§ **Exercise brief**: Reproduce, word for word, the text read from every one of the rows below, leaving out the pictures.

§ **Exercise data**:
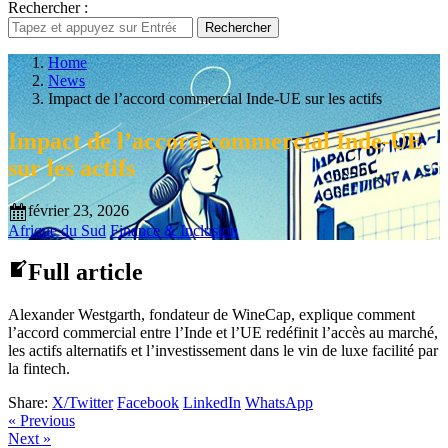
Rechercher :
Rechercher
Home
News
Impact de l’accord commercial Inde-UE sur les actifs
Impact de l’accord commercial Inde-UE
sur les actifs
février 23, 2026
Afrique du Sud
Finance & Inclusion
Full article
Alexander Westgarth, fondateur de WineCap, explique comment
l’accord commercial entre l’Inde et l’UE redéfinit l’accès au marché,
les actifs alternatifs et l’investissement dans le vin de luxe facilité par
la fintech.
Share:
X/Twitter
Facebook
LinkedIn
WhatsApp
« Previous
Next »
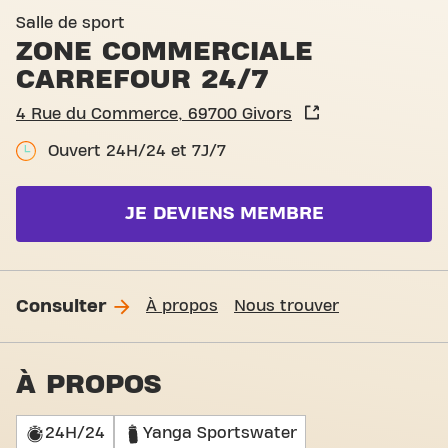
Basic-Fit Givors Zone Comm
Salle de sport
ZONE COMMERCIALE
CARREFOUR 24/7
4 Rue du Commerce, 69700 Givors
Ouvert 24H/24 et 7J/7
JE DEVIENS MEMBRE
Consulter
À propos
Nous trouver
À PROPOS
24H/24
Yanga Sportswater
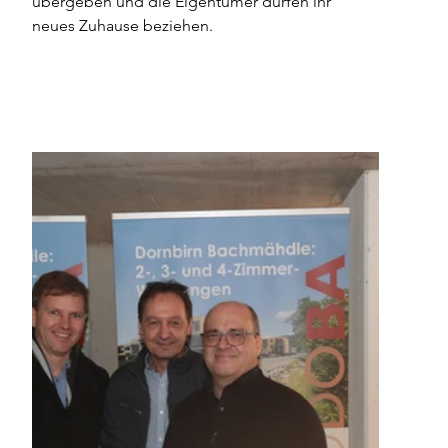
übergeben und die Eigentümer dürfen ihr 
neues Zuhause beziehen.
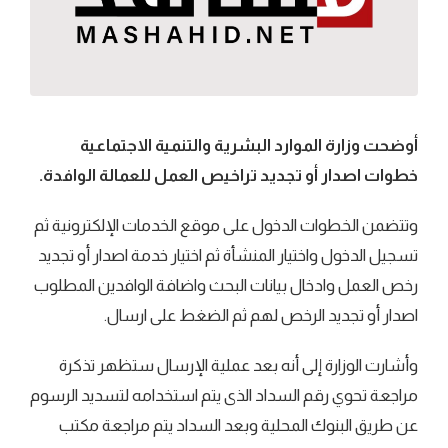
أوضحت وزارة الموارد البشرية والتنمية الاجتماعية
خطوات اصدار أو تجديد تراخيص العمل للعمالة الوافدة.
وتتضمن الخطوات الدخول على موقع الخدمات الإلكترونية ثم
تسجيل الدخول واختيار المنشأة ثم اختيار خدمة اصدار أو تجديد
رخص العمل وادخال بيانات البحث واضافة الوافدين المطلوب
اصدار أو تجديد الرخص لهم ثم الضغط على ارسال.
وأشارت الوزارة إلى أنه بعد عملية الإرسال ستظهر تذكرة
مراجعة تحوي رقم السداد الذى يتم استخدامه لتسديد الرسوم
عن طريق البنوك المحلية وبعد السداد يتم مراجعة مكتب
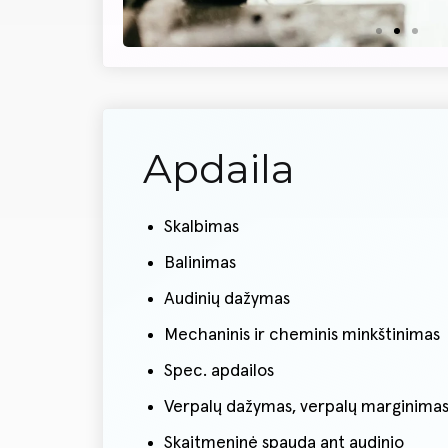
Apdaila
Skalbimas
Balinimas
Audinių dažymas
Mechaninis ir cheminis minkštinimas
Spec. apdailos
Verpalų dažymas, verpalų marginima
Skaitmeninė spauda ant audinio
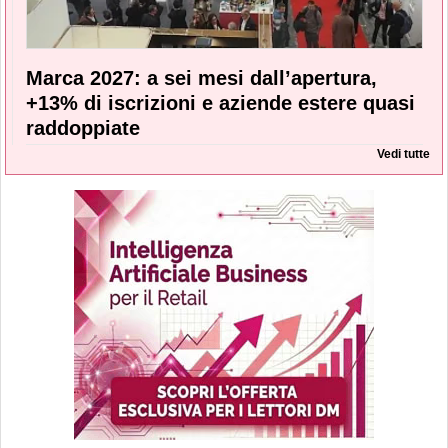
Marca 2027: a sei mesi dall’apertura,
+13% di iscrizioni e aziende estere quasi
raddoppiate
Vedi tutte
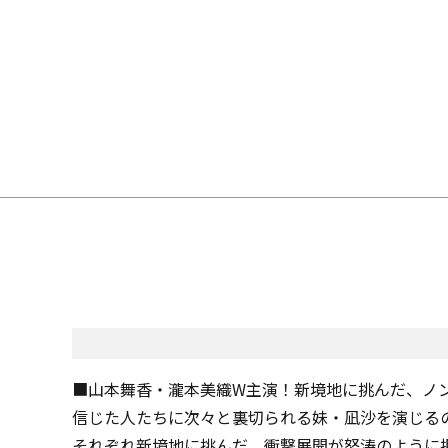
■山本舞香・瀧本美織W主演！新境地に挑んだ、ノ
信じた人たちに次々と裏切られる妹・凪沙を演じる
それぞれ新境地に挑んだ、衝撃展開が怒涛のように押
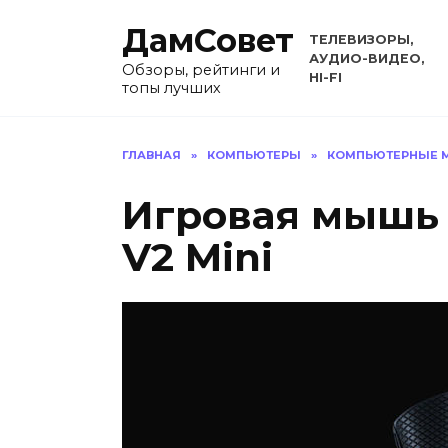
Перейти
ДамСовет
к
ТЕЛЕВИЗОРЫ,
содержанию
АУДИО-ВИДЕО,
Обзоры, рейтинги и
HI-FI
топы лучших
ГЛАВНАЯ
»
КОМПЬЮТЕРЫ
»
КОМПЬЮТЕРНЫЕ 
Игровая мышь 
V2 Mini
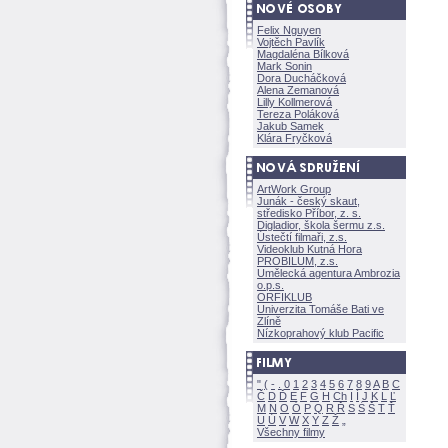
Felix Nguyen
Vojtěch Pavlík
Magdaléna Bílkov
Mark Sonin
Dora Ducháčkov
Alena Zemanov
Lilly Kollmerov
Tereza Polákov
Jakub Samek
Klára Fryčkov
ArtWork Group
Junák - český skaut,
středisko Příbor, z. s.
Digladior, škola šermu z.s.
Ústečtí filmaři, z.s.
Videoklub Kutná Hora
PROBILUM, z.s.
Umělecká agentura Ambrozia
o.p.s.
ORFIKLUB
Univerzita Tomáše Bati ve
Zlíně
Nízkoprahový klub Pacific
"
(
-
.
0
1
2
3
4
5
6
7
8
9
A
B
C
Č
D
Ď
E
F
G
H
Ch
I
Í
J
K
L
Ľ
M
N
O
Ó
P
Q
R
Ř
S
Ś
T
Ť
U
Ú
V
W
X
Y
Z
Všechny filmy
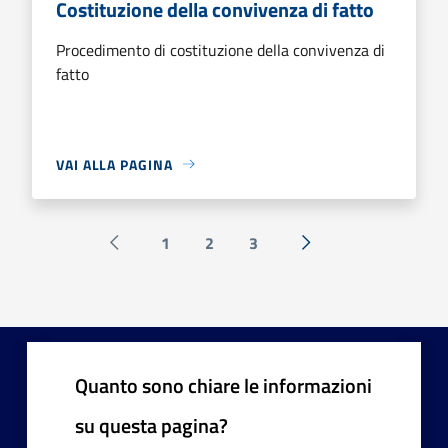
Costituzione della convivenza di fatto
Procedimento di costituzione della convivenza di
fatto
VAI ALLA PAGINA
1
2
3
Pagina precedente
Successiva »
Quanto sono chiare le informazioni
su questa pagina?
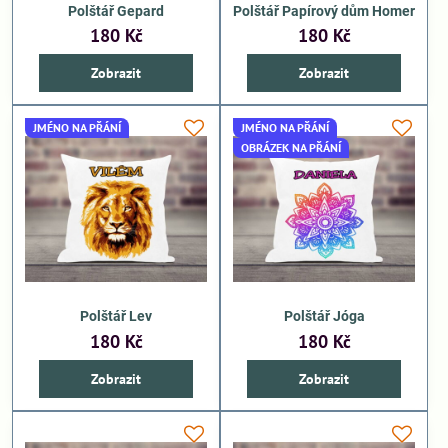
Polštář Gepard
Polštář Papírový dům Homer
180 Kč
180 Kč
Zobrazit
Zobrazit
JMÉNO NA PŘÁNÍ
JMÉNO NA PŘÁNÍ
OBRÁZEK NA PŘÁNÍ
Polštář Lev
Polštář Jóga
180 Kč
180 Kč
Zobrazit
Zobrazit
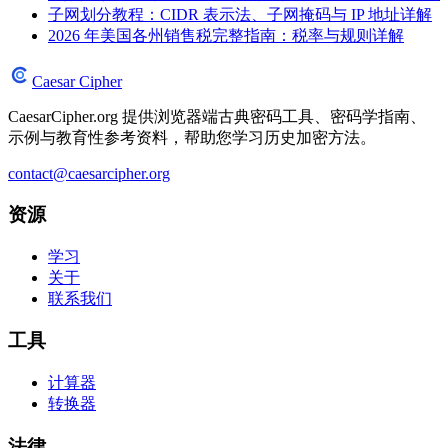
子网划分教程：CIDR 表示法、子网掩码与 IP 地址详解
2026 年美国各州销售税完整指南：税率与规则详解
Caesar Cipher
CaesarCipher.org 提供浏览器端古典密码工具、密码学指南、
示例与教育性参考资料，帮助您学习历史加密方法。
contact@caesarcipher.org
资源
学习
关于
联系我们
工具
计算器
转换器
法律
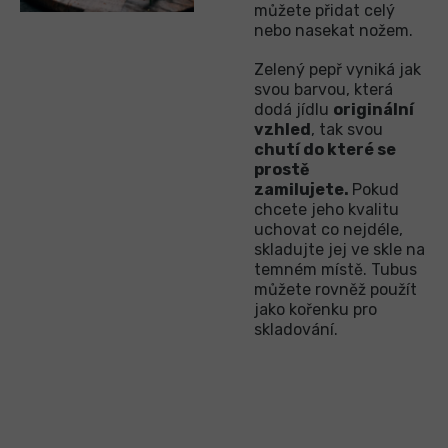
můžete přidat celý
nebo nasekat nožem.
Zelený pepř vyniká jak
svou barvou, která
dodá jídlu
originální
vzhled
, tak svou
chutí do které se
prostě
zamilujete.
Pokud
chcete jeho kvalitu
uchovat co nejdéle,
skladujte jej ve skle na
temném místě. Tubus
můžete rovněž použít
jako kořenku pro
skladování.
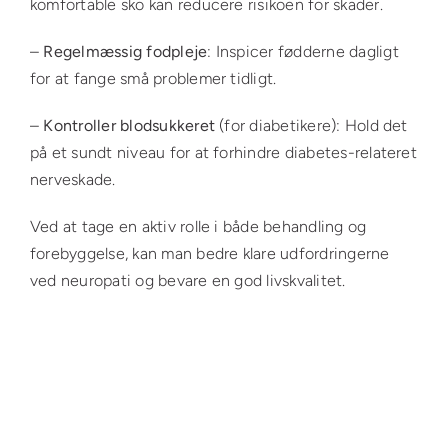
komfortable sko kan reducere risikoen for skader.
–
Regelmæssig fodpleje
: Inspicer fødderne dagligt
for at fange små problemer tidligt.
–
Kontroller blodsukkeret
(for diabetikere): Hold det
på et sundt niveau for at forhindre diabetes-relateret
nerveskade.
Ved at tage en aktiv rolle i både behandling og
forebyggelse, kan man bedre klare udfordringerne
ved neuropati og bevare en god livskvalitet.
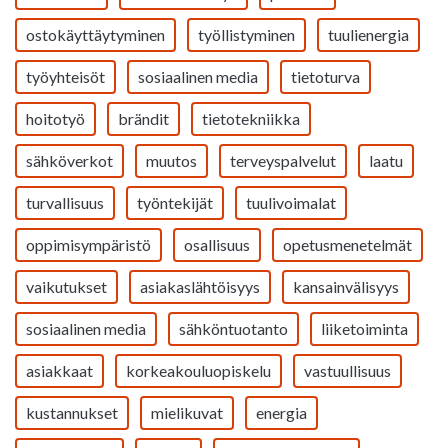
ostokäyttäytyminen
työllistyminen
tuulienergia
työyhteisöt
sosiaalinen media
tietoturva
hoitotyö
brändit
tietotekniikka
sähköverkot
muutos
terveyspalvelut
laatu
turvallisuus
työntekijät
tuulivoimalat
oppimisympäristö
osallisuus
opetusmenetelmät
vaikutukset
asiakaslähtöisyys
kansainvälisyys
sosiaalinen media
sähköntuotanto
liiketoiminta
asiakkaat
korkeakouluopiskelu
vastuullisuus
kustannukset
mielikuvat
energia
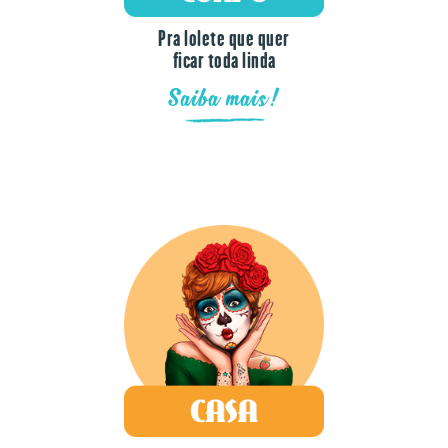
Pra lolete que quer
ficar toda linda
Saiba mais!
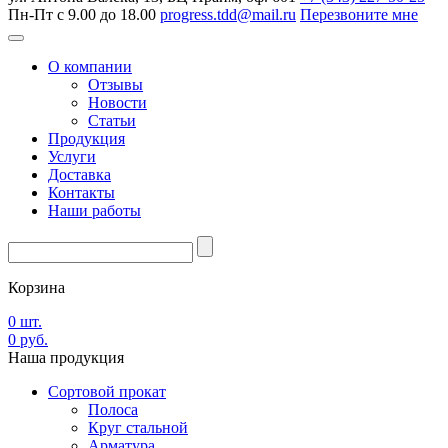
Пн-Пт с 9.00 до 18.00
progress.tdd@mail.ru
Перезвоните мне
О компании
Отзывы
Новости
Статьи
Продукция
Услуги
Доставка
Контакты
Наши работы
Корзина
0
шт.
0
руб.
Наша
продукция
Сортовой прокат
Полоса
Круг стальной
Арматура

§ **Written reply**:
Rechercher :
Rechercher
Home
News
Impact de l’accord commercial Inde-UE sur les actifs
Impact de l’accord commercial Inde-UE
sur les actifs
février 23, 2026
Afrique du Sud
Finance & Inclusion
Full article
Alexander Westgarth, fondateur de WineCap, explique comment
l’accord commercial entre l’Inde et l’UE redéfinit l’accès au marché,
les actifs alternatifs et l’investissement dans le vin de luxe facilité par
la fintech.
Share:
X/Twitter
Facebook
LinkedIn
WhatsApp
« Previous
Next »
Basic-Fit Givors Zone Comm
Salle de sport
ZONE COMMERCIALE
CARREFOUR 24/7
4 Rue du Commerce, 69700 Givors
Ouvert 24H/24 et 7J/7
JE DEVIENS MEMBRE
Consulter
À propos
Nous trouver
À PROPOS
24H/24
Yanga Sportswater
übergeben und die Eigentümer dürfen ihr 
neues Zuhause beziehen.
أوضحت وزارة الموارد البشرية والتنمية الاجتماعية
خطوات اصدار أو تجديد تراخيص العمل للعمالة الوافدة.
وتتضمن الخطوات الدخول على موقع الخدمات الإلكترونية ثم
تسجيل الدخول واختيار المنشأة ثم اختيار خدمة اصدار أو تجديد
رخص العمل وادخال بيانات البحث واضافة الوافدين المطلوب
اصدار أو تجديد الرخص لهم ثم الضغط على ارسال.
وأشارت الوزارة إلى أنه بعد عملية الإرسال ستظهر تذكرة
مراجعة تحوي رقم السداد الذى يتم استخدامه لتسديد الرسوم
عن طريق البنوك المحلية وبعد السداد يتم مراجعة مكتب
Apdaila
Skalbimas
Balinimas
Audinių dažymas
Mechaninis ir cheminis minkštinimas
Spec. apdailos
Verpalų dažymas, verpalų marginima
Skaitmeninė spauda ant audinio
Marca 2027: a sei mesi dall’apertura,
+13% di iscrizioni e aziende estere quasi
raddoppiate
Vedi tutte
■山本舞香・瀧本美織W主演！新境地に挑んだ、ノ
信じた人たちに次々と裏切られる妹・凪沙を演じる
それぞれ新境地に挑んだ、衝撃展開が怒涛のように押
Перейти
ДамСовет
к
ТЕЛЕВИЗОРЫ,
содержанию
АУДИО-ВИДЕО,
Обзоры, рейтинги и
HI-FI
топы лучших
ГЛАВНАЯ
»
КОМПЬЮТЕРЫ
»
КОМПЬЮТЕРНЫЕ 
Игровая мышь 
V2 Mini
Felix Nguyen
Vojtěch Pavlík
Magdaléna Bílkov
Mark Sonin
Dora Ducháčkov
Alena Zemanov
Lilly Kollmerov
Tereza Polákov
Jakub Samek
Klára Fryčkov
ArtWork Group
Junák - český skaut,
středisko Příbor, z. s.
Digladior, škola šermu z.s.
Ústečtí filmaři, z.s.
Videoklub Kutná Hora
PROBILUM, z.s.
Umělecká agentura Ambrozia
o.p.s.
ORFIKLUB
Univerzita Tomáše Bati ve
Zlíně
Nízkoprahový klub Pacific
"
(
-
.
0
1
2
3
4
5
6
7
8
9
A
B
C
Č
D
Ď
E
F
G
H
Ch
I
Í
J
K
L
Ľ
M
N
O
Ó
P
Q
R
Ř
S
Ś
T
Ť
U
Ú
V
W
X
Y
Z
Všechny filmy
Costituzione della convivenza di fatto
Procedimento di costituzione della convivenza di
fatto
VAI ALLA PAGINA
1
2
3
Pagina precedente
Successiva »
Quanto sono chiare le informazioni
su questa pagina?
Polštář Gepard
Polštář Papírový dům Homer
180 Kč
180 Kč
Zobrazit
Zobrazit
JMÉNO NA PŘÁNÍ
JMÉNO NA PŘÁNÍ
OBRÁZEK NA PŘÁNÍ
Polštář Lev
Polštář Jóga
180 Kč
180 Kč
Zobrazit
Zobrazit
子网划分教程：CIDR 表示法、子网掩码与 IP 地址详解
2026 年美国各州销售税完整指南：税率与规则详解
Caesar Cipher
CaesarCipher.org 提供浏览器端古典密码工具、密码学指南、
示例与教育性参考资料，帮助您学习历史加密方法。
contact@caesarcipher.org
资源
学习
关于
联系我们
工具
计算器
转换器
法律
můžete přidat celý
nebo nasekat nožem.
Zelený pepř vyniká jak
svou barvou, která
dodá jídlu
originální
vzhled
, tak svou
chutí do které se
prostě
zamilujete.
Pokud
chcete jeho kvalitu
uchovat co nejdéle,
skladujte jej ve skle na
temném místě. Tubus
můžete rovněž použít
jako kořenku pro
skladování.
komfortable sko kan reducere risikoen for skader.
–
Regelmæssig fodpleje
: Inspicer fødderne dagligt
for at fange små problemer tidligt.
–
Kontroller blodsukkeret
(for diabetikere): Hold det
på et sundt niveau for at forhindre diabetes-relateret
nerveskade.
Ved at tage en aktiv rolle i både behandling og
forebyggelse, kan man bedre klare udfordringerne
ved neuropati og bevare en god livskvalitet.
ostokäyttäytyminen
työllistyminen
tuulienergia
työyhteisöt
sosiaalinen media
tietoturva
hoitotyö
brändit
tietotekniikka
sähköverkot
muutos
terveyspalvelut
laatu
turvallisuus
työntekijät
tuulivoimalat
oppimisympäristö
osallisuus
opetusmenetelmät
vaikutukset
asiakaslähtöisyys
kansainvälisyys
sosiaalinen media
sähköntuotanto
liiketoiminta
asiakkaat
korkeakouluopiskelu
vastuullisuus
kustannukset
mielikuvat
energia
Pra lolete que quer
ficar toda linda
Saiba mais!
Пн-Пт с 9.00 до 18.00
progress.tdd@mail.ru
Перезвоните мне
О компании
Отзывы
Новости
Статьи
Продукция
Услуги
Доставка
Контакты
Наши работы
Корзина
0
шт.
0
руб.
Наша
продукция
Сортовой прокат
Полоса
Круг стальной
Арматура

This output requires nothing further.